The year is 1946, World War II is over, and the Nuremberg trials are underway. US Army Captain Frank Hawthorne is returning to Germany to testify in the military tribunal of former Nazi Officer Johann von Biehn. Despite explicit orders to the contrary, Frank is trying to save Johann’s life.
Three years ago, at the height of the war, Frank had been sent to kill the very man he is now defending. Much to his surprise, instead of the Nazi monster he was sent to kill, Frank found a compassionate dissenter. Johann considered the handsome young American officer the answer to his desperate prayers to save his beloved Germany from the cancerous infection of Nazi rule. What really happened between the two men during those long summer days in von Biehn’s Spreewald mansion must be kept secret at any cost.

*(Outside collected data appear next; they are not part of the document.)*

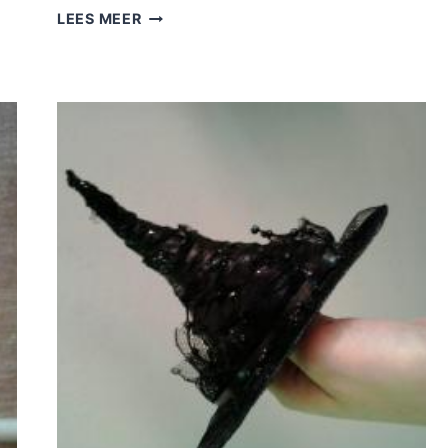
WINTERBLUES
LEES MEER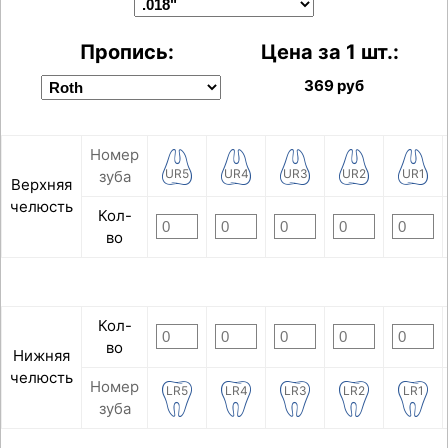
Пропись:
Цена за 1 шт.:
369
руб
Номер
UR5
UR4
UR3
UR2
UR1
зуба
Верхняя
челюсть
Кол-
во
Кол-
во
Нижняя
челюсть
Номер
LR5
LR4
LR3
LR2
LR1
зуба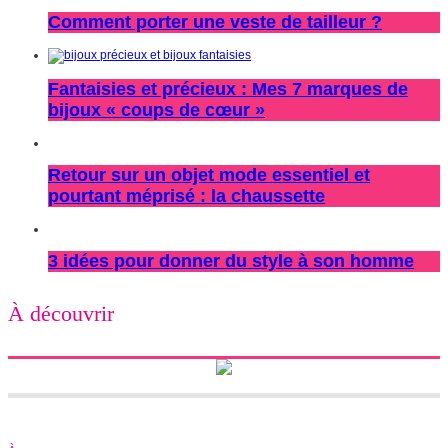
Comment porter une veste de tailleur ?
Fantaisies et précieux : Mes 7 marques de
bijoux « coups de cœur »
Retour sur un objet mode essentiel et
pourtant méprisé : la chaussette
3 idées pour donner du style à son homme
À découvrir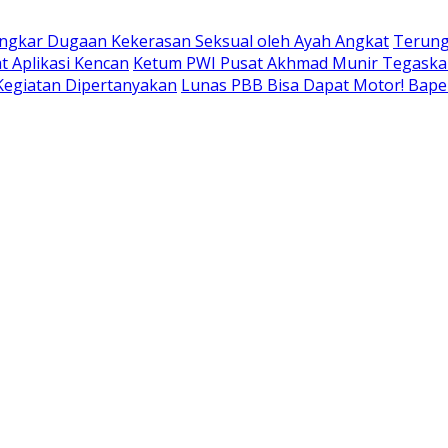
ngkar Dugaan Kekerasan Seksual oleh Ayah Angkat
Terung
t Aplikasi Kencan
Ketum PWI Pusat Akhmad Munir Tegaskan
 Kegiatan Dipertanyakan
Lunas PBB Bisa Dapat Motor! Bap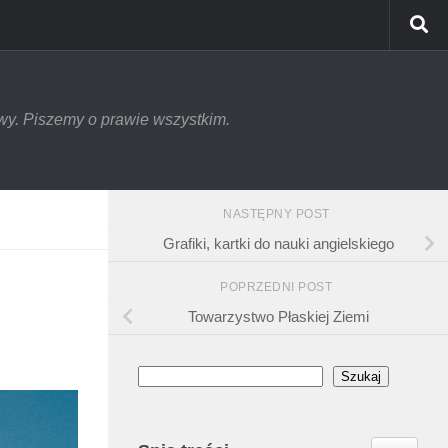
tywy. Piszemy o prawie wszystkim.
NASTĘPNY POST
Grafiki, kartki do nauki angielskiego
POPRZEDNI POST
Towarzystwo Płaskiej Ziemi
Szukaj
Szukaj
Toggle Ta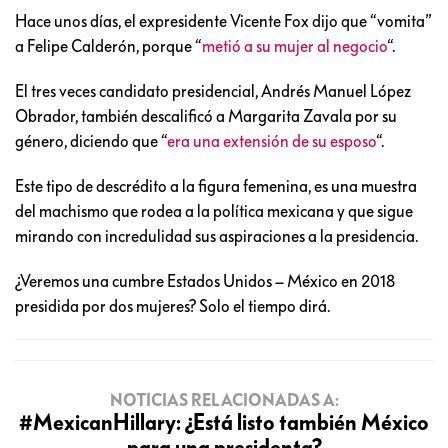
Hace unos días, el expresidente Vicente Fox dijo que “vomita”
a Felipe Calderón, porque “
metió a su mujer al negocio
“.
El tres veces candidato presidencial, Andrés Manuel López
Obrador, también descalificó a Margarita Zavala por su
género, diciendo que “
era una extensión de su esposo
“.
Este tipo de descrédito a la figura femenina, es una muestra
del machismo que rodea a la política mexicana y que sigue
mirando con incredulidad sus aspiraciones a la presidencia.
¿Veremos una cumbre Estados Unidos – México en 2018
presidida por dos mujeres? Solo el tiempo dirá.
NOTICIAS RELACIONADAS A:
#MexicanHillary: ¿Está listo también México
para una presidenta?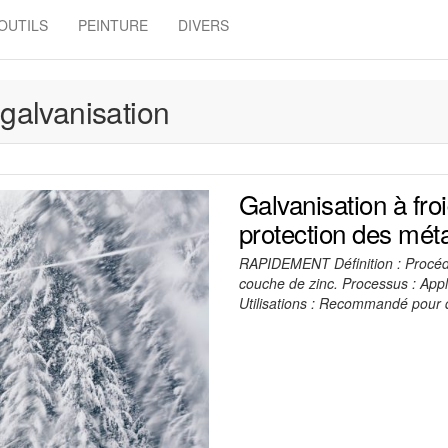
OUTILS
PEINTURE
DIVERS
galvanisation
Galvanisation à fro
protection des mét
RAPIDEMENT Définition : Procédé
couche de zinc. Processus : Appli
Utilisations : Recommandé pour d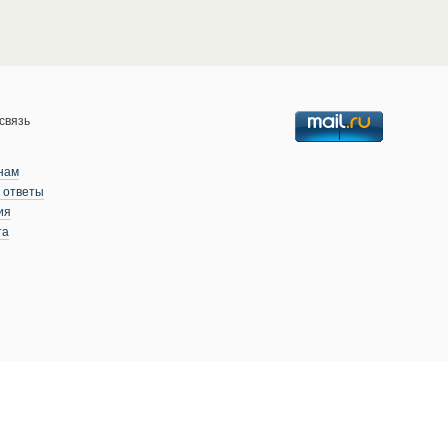
связь
нам
 ответы
ия
та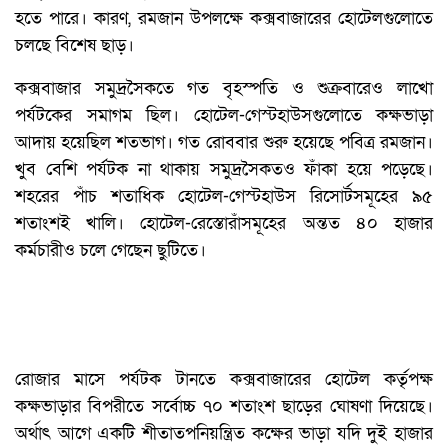
হতে পারে। কারণ, রমজান উপলক্ষে কক্সবাজারের হোটেলগুলোতে
চলছে বিশেষ ছাড়।
কক্সবাজার সমুদ্রসৈকতে গত বৃহস্পতি ও শুক্রবারেও লাখো
পর্যটকের সমাগম ছিল। হোটেল-গেস্টহাউসগুলোতে কক্ষভাড়া
আদায় হয়েছিল শতভাগ। গত রোববার শুরু হয়েছে পবিত্র রমজান।
খুব বেশি পর্যটক না থাকায় সমুদ্রসৈকতও ফাঁকা হয়ে পড়েছে।
শহরের পাঁচ শতাধিক হোটেল-গেস্টহাউস রিসোর্টসমূহের ৯৫
শতাংশই খালি। হোটেল-রেস্তোরাঁসমূহের অন্তত ৪০ হাজার
কর্মচারীও চলে গেছেন ছুটিতে।
রোজার মাসে পর্যটক টানতে কক্সবাজারের হোটেল কর্তৃপক্ষ
কক্ষভাড়ার বিপরীতে সর্বোচ্চ ৭০ শতাংশ ছাড়ের ঘোষণা দিয়েছে।
অর্থাৎ আগে একটি শীতাতপনিয়ন্ত্রিত কক্ষের ভাড়া যদি দুই হাজার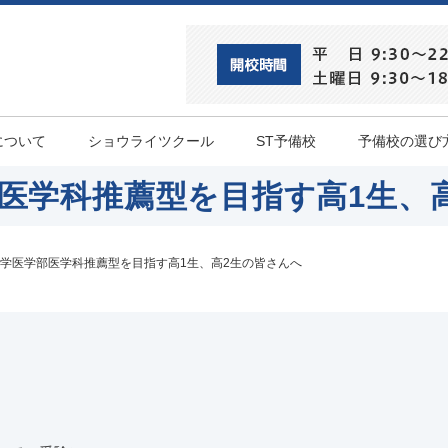
について
ショウライツクール
ST予備校
予備校の選び
医学科推薦型を目指す高1生、
学医学部医学科推薦型を目指す高1生、高2生の皆さんへ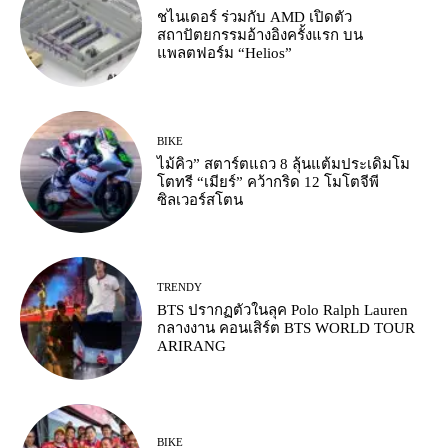
ชไนเดอร์ ร่วมกับ AMD เปิดตัว
สถาปัตยกรรมอ้างอิงครั้งแรก บน
แพลตฟอร์ม “Helios”
BIKE
ไม้คิว” สตาร์ตแถว 8 ลุ้นแต้มประเดิมโม
โตทรี “เมียร์” คว้ากริด 12 โมโตจีพี
ซิลเวอร์สโตน
TRENDY
BTS ปรากฏตัวในลุค Polo Ralph Lauren
กลางงาน คอนเสิร์ต BTS WORLD TOUR
ARIRANG
BIKE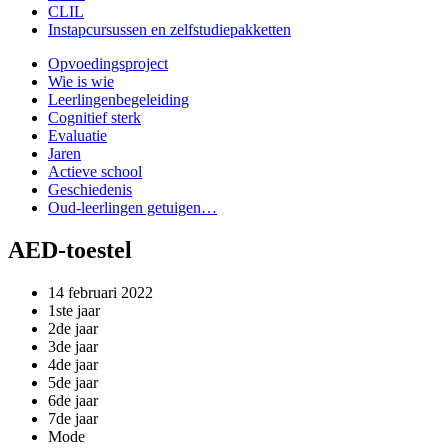
CLIL
Instapcursussen en zelfstudiepakketten
Opvoedingsproject
Wie is wie
Leerlingenbegeleiding
Cognitief sterk
Evaluatie
Jaren
Actieve school
Geschiedenis
Oud-leerlingen getuigen…
AED-toestel
14 februari 2022
1ste jaar
2de jaar
3de jaar
4de jaar
5de jaar
6de jaar
7de jaar
Mode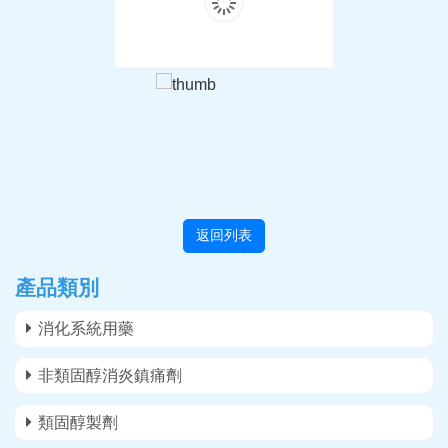
返回列表
產品類別
消化系統用藥
非類固醇消炎鎮痛劑
類固醇製劑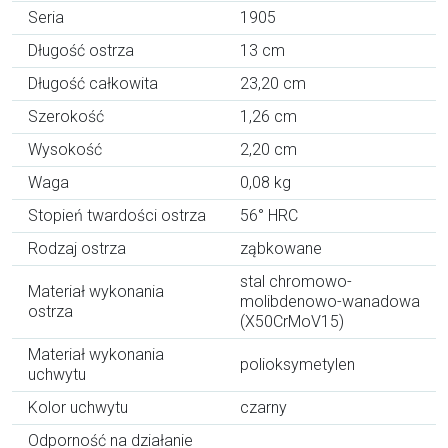
Seria
1905
Długość ostrza
13 cm
Długość całkowita
23,20 cm
Szerokość
1,26 cm
Wysokość
2,20 cm
Waga
0,08 kg
Stopień twardości ostrza
56° HRC
Rodzaj ostrza
ząbkowane
stal chromowo-
Materiał wykonania
molibdenowo-wanadowa
ostrza
(X50CrMoV15)
Materiał wykonania
polioksymetylen
uchwytu
Kolor uchwytu
czarny
Odporność na działanie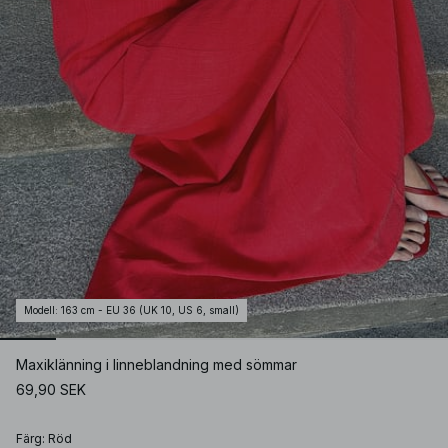
Modell
:
163 cm - EU 36 (UK 10, US 6, small)
Maxiklänning i linneblandning med sömmar
69,90 SEK
Färg
:
Röd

With his own government forbidding Frank to reveal anything political that happened during the war, and society forcing him to conceal their personal relationship, Frank will have to find something truly unexpected to prevent Johann’s all-but-certain death sentence. (M/M)
Von Biehn was an attractive man, handsome and virile in his uniform in all the wrong ways. Or the right ways, depending on the point of view.
But he was still the enemy, and Frank for the life of him couldn’t figure out why he was imagining von Biehn flirting with him. And why on earth should von Biehn be hitting on him? As far as Frank knew, love between two men was even more stigmatized among the Nazi than everywhere else. Or had Frank done something to encourage von Biehn’s attitude? Had he been talking while he had been unconscious? Or was it just an attempt by von Biehn to unsettle his prisoner, trying to see how Frank would react? After all, von Biehn didn’t seem like a person who was so insecure in a foreign language that he made such a mistake.
Whatever the reasons, Frank was profoundly wary of him. If von Biehn had suddenly sprouted fangs and horns, Frank wouldn’t even have flinched.
“And if the parachute and the rifle wouldn’t have been enough, Süßer,” von Biehn said as he leaned forward and explicitly mimed sniffing at Frank’s throat, “your aftershave is only available on the US market.”
“Stop calling me that,” Frank snarled, but von Biehn only grinned. It might be a nice thing to call a gal “sweetie,” but for a man, that was plain condescending.
“No, I won’t.” Von Biehn’s smile mellowed for a heartbeat, changing into an expression one might have taken for genuine care and affection if that just hadn’t been so utterly impossible. “Eat. I still have things to do.”
“Why the hell do you help me?” Frank asked, still too confused and groggy to think of any less blunt attempt at solving this riddle.
“Now, isn’t that pretty obvious?” There it was again, that indecent ring to the German’s voice. And this time, Frank was sure he wasn’t just imagining things. It didn’t make any sense. “See, I was standing on my balcony two nights ago, having a late drink, as I heard a plane passing. Which, in itself, wasn’t something too unusual, but it wasn’t on the standard course and didn’t really sound like one of our machines. And then, like a gift from heaven, there comes a magnificent bird of prey with a broken wing plummeting down from the sky, hitting the ground right next to my favourite fishing spot. So I thought, let’s have a look. And what I found definitely looked more like a present than anything else. Admittedly, it was a bit battered and muddy. But it still felt like someone upstairs had finally recognized the hard work I do down here and sent me some beautiful angel to share my lonely nights with.”
“In your dreams!!” Frank hissed reflexively. So he definitely wasn’t imagining things!